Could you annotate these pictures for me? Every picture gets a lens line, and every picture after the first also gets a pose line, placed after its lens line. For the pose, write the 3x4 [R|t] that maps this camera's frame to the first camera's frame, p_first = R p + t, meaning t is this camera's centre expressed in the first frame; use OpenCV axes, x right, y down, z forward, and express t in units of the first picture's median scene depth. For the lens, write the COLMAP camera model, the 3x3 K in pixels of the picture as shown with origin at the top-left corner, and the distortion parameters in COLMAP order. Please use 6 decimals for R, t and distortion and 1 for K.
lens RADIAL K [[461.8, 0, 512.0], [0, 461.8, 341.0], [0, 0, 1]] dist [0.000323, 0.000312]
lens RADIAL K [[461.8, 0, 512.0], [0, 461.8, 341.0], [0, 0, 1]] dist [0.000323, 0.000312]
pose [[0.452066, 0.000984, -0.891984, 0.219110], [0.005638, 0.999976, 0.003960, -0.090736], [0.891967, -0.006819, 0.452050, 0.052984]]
★ ★ ★
Could you give the data again, word for word?

Could you annotate these pictures for me? Every picture gets a lens line, and every picture after the first also gets a pose line, placed after its lens line. For the pose, write the 3x4 [R|t] that maps this camera's frame to the first camera's frame, p_first = R p + t, meaning t is this camera's centre expressed in the first frame; use OpenCV axes, x right, y down, z forward, and express t in units of the first picture's median scene depth. For the lens, write the COLMAP camera model, the 3x3 K in pixels of the picture as shown with origin at the top-left corner, and the distortion parameters in COLMAP order. Please use 6 decimals for R, t and distortion and 1 for K.
lens RADIAL K [[461.8, 0, 512.0], [0, 461.8, 341.0], [0, 0, 1]] dist [0.000323, 0.000312]
lens RADIAL K [[461.8, 0, 512.0], [0, 461.8, 341.0], [0, 0, 1]] dist [0.000323, 0.000312]
pose [[0.452066, 0.000984, -0.891984, 0.219110], [0.005638, 0.999976, 0.003960, -0.090736], [0.891967, -0.006819, 0.452050, 0.052984]]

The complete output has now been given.